*WORKING DATA*:
▽
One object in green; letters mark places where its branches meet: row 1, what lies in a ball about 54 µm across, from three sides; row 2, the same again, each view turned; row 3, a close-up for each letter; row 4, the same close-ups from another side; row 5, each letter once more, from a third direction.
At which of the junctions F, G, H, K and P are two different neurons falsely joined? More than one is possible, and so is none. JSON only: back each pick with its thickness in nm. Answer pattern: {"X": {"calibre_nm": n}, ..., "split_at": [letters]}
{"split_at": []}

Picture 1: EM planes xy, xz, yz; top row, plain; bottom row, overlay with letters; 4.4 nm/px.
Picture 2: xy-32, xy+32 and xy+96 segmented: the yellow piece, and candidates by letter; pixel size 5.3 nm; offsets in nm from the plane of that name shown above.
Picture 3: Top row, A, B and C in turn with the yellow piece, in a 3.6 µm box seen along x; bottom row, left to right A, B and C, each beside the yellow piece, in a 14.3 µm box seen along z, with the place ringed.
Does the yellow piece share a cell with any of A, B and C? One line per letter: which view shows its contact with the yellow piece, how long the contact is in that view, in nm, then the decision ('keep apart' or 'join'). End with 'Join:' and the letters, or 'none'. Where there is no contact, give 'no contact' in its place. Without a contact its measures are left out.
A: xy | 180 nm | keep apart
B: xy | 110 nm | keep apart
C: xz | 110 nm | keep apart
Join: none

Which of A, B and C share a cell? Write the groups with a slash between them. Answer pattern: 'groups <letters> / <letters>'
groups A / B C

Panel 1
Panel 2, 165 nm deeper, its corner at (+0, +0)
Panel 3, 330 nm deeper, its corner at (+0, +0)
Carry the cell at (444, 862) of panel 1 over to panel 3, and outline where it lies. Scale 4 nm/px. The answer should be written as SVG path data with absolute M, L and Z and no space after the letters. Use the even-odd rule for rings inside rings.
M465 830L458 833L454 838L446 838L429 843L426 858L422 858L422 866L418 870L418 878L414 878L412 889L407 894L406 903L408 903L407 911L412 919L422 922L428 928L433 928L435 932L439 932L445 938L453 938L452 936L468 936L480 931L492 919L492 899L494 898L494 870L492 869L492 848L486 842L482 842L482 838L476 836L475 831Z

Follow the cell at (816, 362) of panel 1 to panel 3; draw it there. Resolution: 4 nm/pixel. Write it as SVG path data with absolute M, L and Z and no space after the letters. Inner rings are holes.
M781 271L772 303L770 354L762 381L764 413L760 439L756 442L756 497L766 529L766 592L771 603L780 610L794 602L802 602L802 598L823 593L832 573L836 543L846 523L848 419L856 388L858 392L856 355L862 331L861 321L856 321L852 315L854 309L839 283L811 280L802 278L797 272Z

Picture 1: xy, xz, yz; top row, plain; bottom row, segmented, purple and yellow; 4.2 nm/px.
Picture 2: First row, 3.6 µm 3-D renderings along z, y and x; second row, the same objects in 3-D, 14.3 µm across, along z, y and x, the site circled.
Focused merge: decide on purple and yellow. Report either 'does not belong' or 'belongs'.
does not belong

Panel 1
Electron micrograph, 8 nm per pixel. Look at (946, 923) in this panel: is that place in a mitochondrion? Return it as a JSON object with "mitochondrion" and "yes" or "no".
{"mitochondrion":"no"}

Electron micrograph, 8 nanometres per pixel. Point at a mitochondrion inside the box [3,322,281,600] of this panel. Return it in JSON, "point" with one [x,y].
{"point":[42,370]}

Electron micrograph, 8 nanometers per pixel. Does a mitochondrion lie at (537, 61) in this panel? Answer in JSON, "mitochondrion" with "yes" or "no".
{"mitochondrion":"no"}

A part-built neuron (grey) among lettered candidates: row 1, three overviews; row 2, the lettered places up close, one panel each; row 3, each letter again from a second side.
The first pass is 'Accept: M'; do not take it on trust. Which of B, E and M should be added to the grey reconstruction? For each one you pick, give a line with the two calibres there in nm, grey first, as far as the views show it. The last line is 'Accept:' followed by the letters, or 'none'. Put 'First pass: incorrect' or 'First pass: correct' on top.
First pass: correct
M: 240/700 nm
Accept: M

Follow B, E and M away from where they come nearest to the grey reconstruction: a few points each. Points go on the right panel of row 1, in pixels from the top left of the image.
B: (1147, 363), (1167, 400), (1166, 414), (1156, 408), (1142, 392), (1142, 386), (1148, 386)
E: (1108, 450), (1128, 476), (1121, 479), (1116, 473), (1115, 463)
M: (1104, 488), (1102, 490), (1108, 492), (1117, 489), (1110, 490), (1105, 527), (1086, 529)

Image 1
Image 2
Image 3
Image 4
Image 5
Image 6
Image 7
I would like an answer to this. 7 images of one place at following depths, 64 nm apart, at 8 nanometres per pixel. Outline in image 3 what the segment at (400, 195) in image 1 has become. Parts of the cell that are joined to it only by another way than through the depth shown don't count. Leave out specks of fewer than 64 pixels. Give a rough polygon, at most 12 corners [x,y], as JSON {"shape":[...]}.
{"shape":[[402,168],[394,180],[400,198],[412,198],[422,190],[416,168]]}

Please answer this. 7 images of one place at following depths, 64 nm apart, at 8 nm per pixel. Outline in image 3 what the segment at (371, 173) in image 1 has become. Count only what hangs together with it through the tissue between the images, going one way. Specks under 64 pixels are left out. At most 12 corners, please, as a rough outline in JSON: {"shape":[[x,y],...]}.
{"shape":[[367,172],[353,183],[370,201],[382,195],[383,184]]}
△
*AIM OF THE TASK*: Here the output must be the lines above from the line with "Picture 1: EM" to the line with "Panel 3, 330", both included, duplicated word for word and nothing else.

*SOLUTION*:
Picture 1: EM planes xy, xz, yz; top row, plain; bottom row, overlay with letters; 4.4 nm/px.
Picture 2: xy-32, xy+32 and xy+96 segmented: the yellow piece, and candidates by letter; pixel size 5.3 nm; offsets in nm from the plane of that name shown above.
Picture 3: Top row, A, B and C in turn with the yellow piece, in a 3.6 µm box seen along x; bottom row, left to right A, B and C, each beside the yellow piece, in a 14.3 µm box seen along z, with the place ringed.
Does the yellow piece share a cell with any of A, B and C? One line per letter: which view shows its contact with the yellow piece, how long the contact is in that view, in nm, then the decision ('keep apart' or 'join'). End with 'Join:' and the letters, or 'none'. Where there is no contact, give 'no contact' in its place. Without a contact its measures are left out.
A: xy | 180 nm | keep apart
B: xy | 110 nm | keep apart
C: xz | 110 nm | keep apart
Join: none

Which of A, B and C share a cell? Write the groups with a slash between them. Answer pattern: 'groups <letters> / <letters>'
groups A / B C

Panel 1
Panel 2, 165 nm deeper, its corner at (+0, +0)
Panel 3, 330 nm deeper, its corner at (+0, +0)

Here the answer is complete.